World Book Dictionary defines "phonics" as "a method of teaching reading by association of letters and combinations of letters with their appropriate speech sounds." Rather than enter into the debate about whether children should be taught to read using phonics or whole language, I simply offer these five great sites to help children (and foreign-speaking adults) learn the sounds of our language.
Yes, they do have British accents and call their mothers "Mum" instead of "Mom," but this BBC site does a fabulous job of integrating audio and animation into a really fun learning experience. Try Jim's Crankophone for practice in distinguishing vowel sounds in Consonant-Vowel-Consonant words. Use the teacher's panel to control which vowels are tested. I also liked the ten long-vowel poems ("Mr. Creep is hardly sweet. He's got three legs and smelly feet.") with voice-over and activities.
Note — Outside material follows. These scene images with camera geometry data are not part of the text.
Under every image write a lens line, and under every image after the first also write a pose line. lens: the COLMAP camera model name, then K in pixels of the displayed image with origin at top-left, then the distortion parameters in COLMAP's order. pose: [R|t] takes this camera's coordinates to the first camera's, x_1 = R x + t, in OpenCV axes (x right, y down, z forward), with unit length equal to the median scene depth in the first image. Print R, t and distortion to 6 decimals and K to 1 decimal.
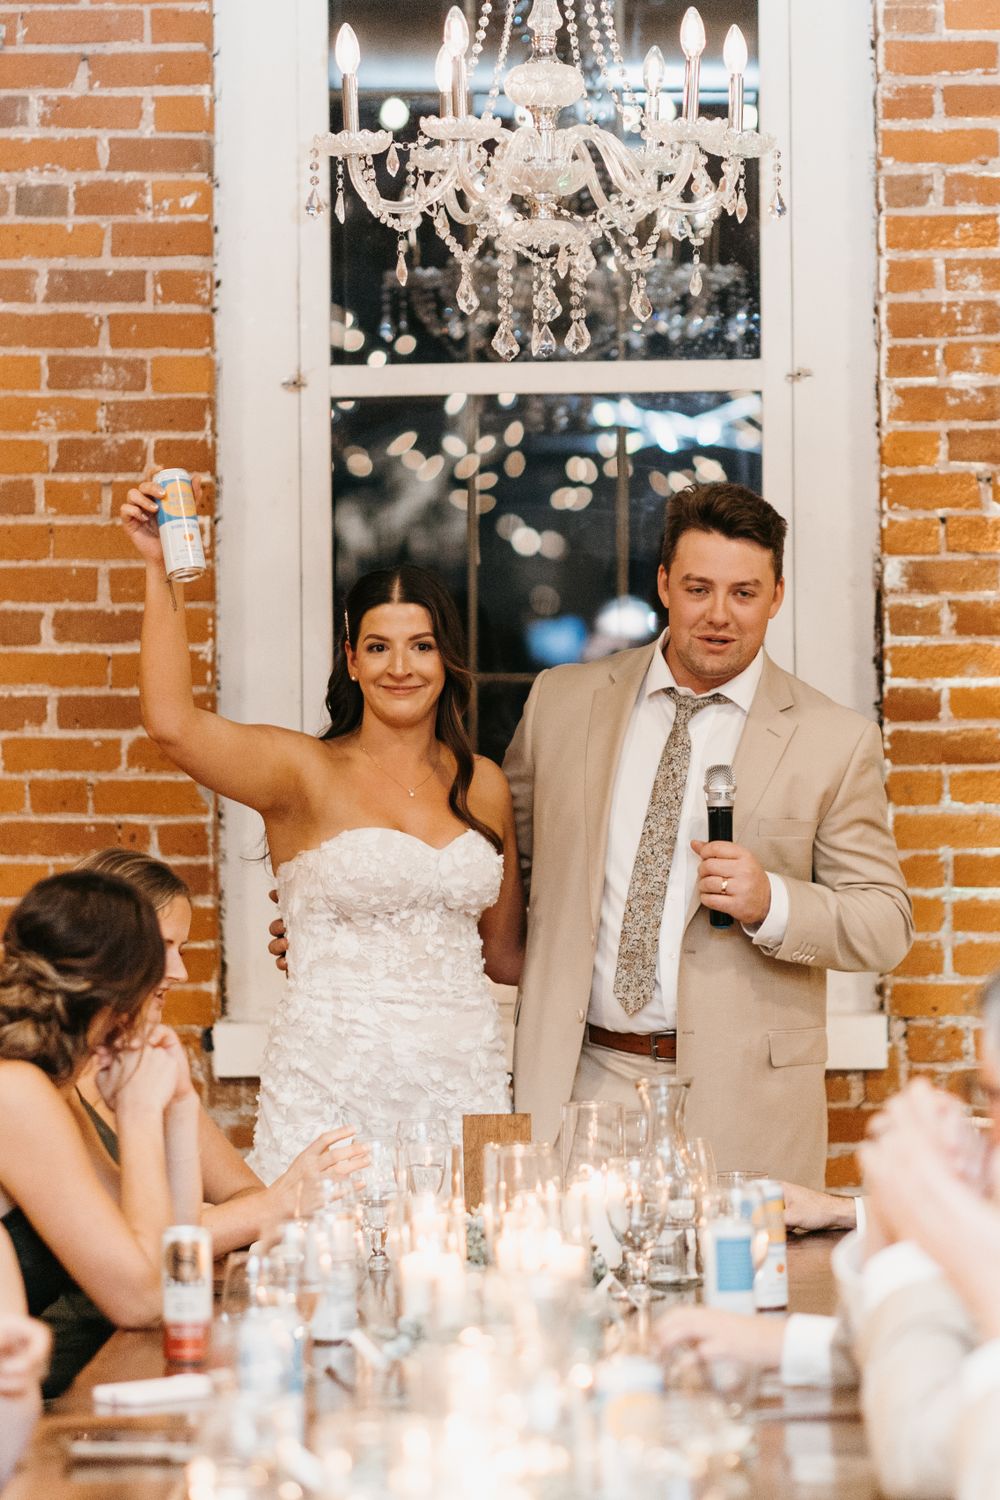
lens RADIAL K [[5743.6, 0, 473.9], [0, 5743.6, 805.4], [0, 0, 1]] dist [0.174448, 0.000000]
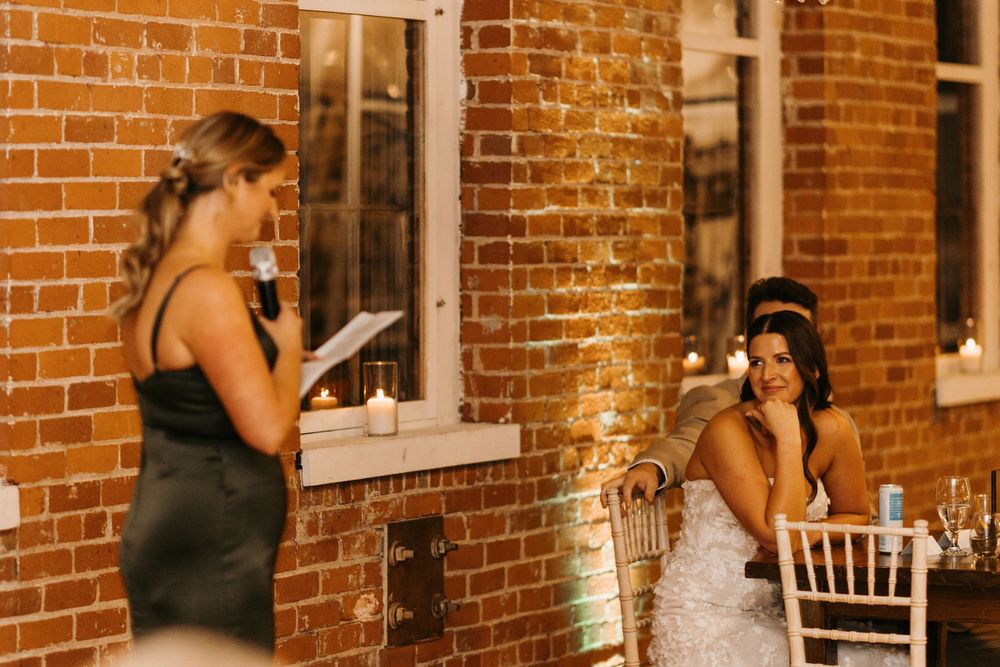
lens RADIAL K [[3829.1, 0, 507.8], [0, 3829.1, 341.3], [0, 0, 1]] dist [0.174448, 0.000000]
pose [[0.436832, -0.021104, 0.899296, -0.871940], [0.019471, 0.999712, 0.014003, -0.000729], [-0.899333, 0.011393, 0.437117, 0.542958]]
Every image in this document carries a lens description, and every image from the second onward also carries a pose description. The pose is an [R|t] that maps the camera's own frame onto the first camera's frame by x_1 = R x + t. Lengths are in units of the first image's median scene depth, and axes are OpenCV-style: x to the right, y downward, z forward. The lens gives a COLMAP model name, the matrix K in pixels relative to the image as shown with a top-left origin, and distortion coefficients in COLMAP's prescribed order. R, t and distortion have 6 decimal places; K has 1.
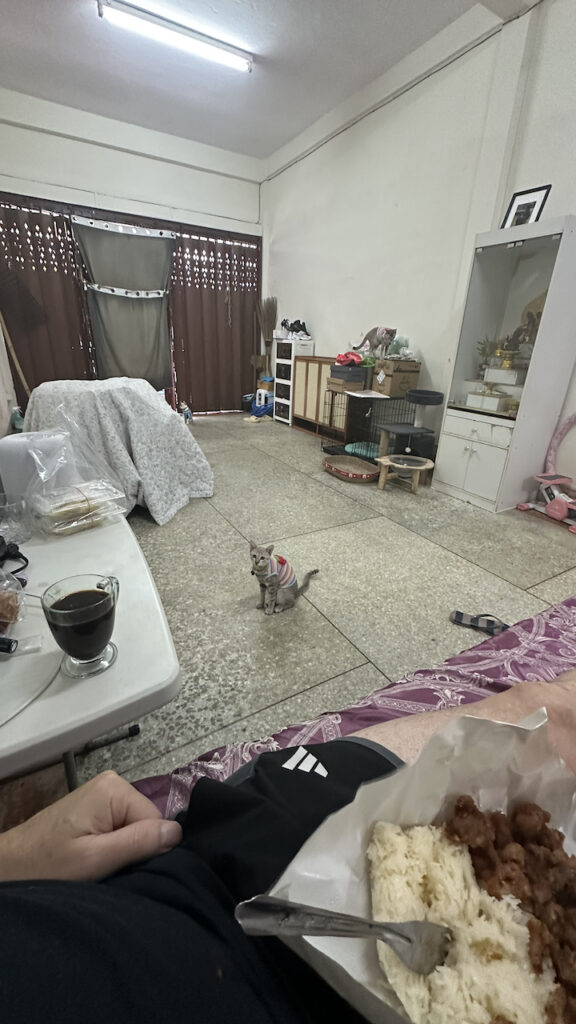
lens RADIAL K [[406.9, 0, 288.8], [0, 406.9, 511.0], [0, 0, 1]] dist [-0.001445, -0.000074]
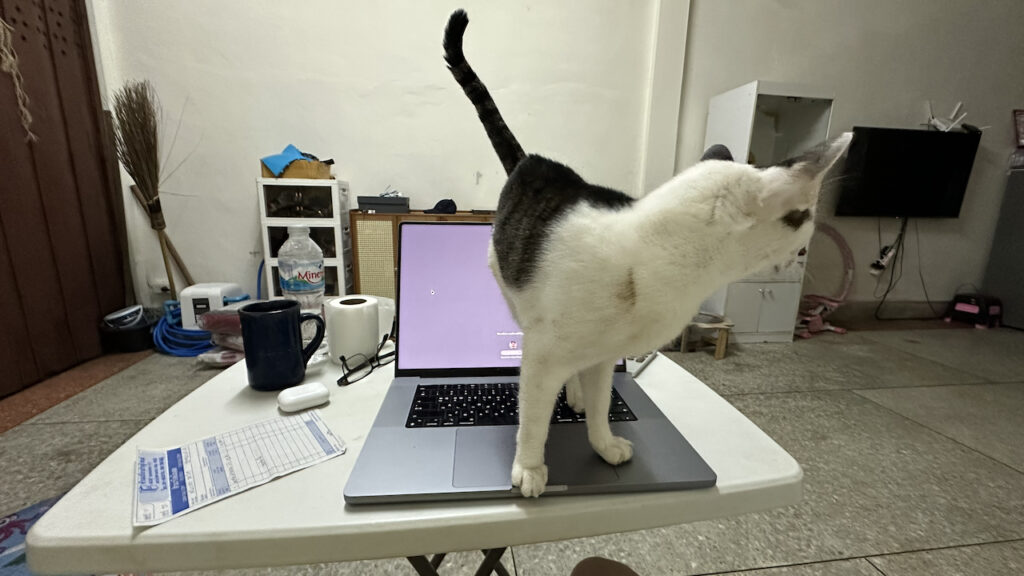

Now we move from paper worksheets to interactive ones where the word search puzzles actually pronounce and spell each word as you find it! Phonics is all about the learning of sounds, and this site has plenty of sound. It's colorful, fun and has lots of variety, even though it's not complete yet. For example, short vowels are covered, but long vowels are not. As you finish each game, you earn certificates that can be printed or e-mailed to friends, family and teachers.
Julie Vickery, a teacher of English as both a second and first language, has created a page of ten in-real-life activities to help reinforce the learning of phonics. Activities include Clapping Alphabet Chants ("A says /a/ like apple. A says /a/ /a/ /a/."), Alphabet I Spy ("I spy something that begins with the letter B.") and Letters in the Sand ("Fill disposable aluminum pie pans with approximately one-half inch of sand or salt. Call a letter or word. Students write the letter or beginning letter in their pans.")
"In this activity children are asked to match one of three pictures with a given word." Saxon Publishers has produced two interactive activities (Picture-Word Match and Word-Picture Match) that tie-in with their phonics textbooks, but are useful whether you use their books or not. Start by selecting a grade level (K, 1 or 2), a lesson number (from 22 to 140) and the number of problems you want to complete (from five to twenty.)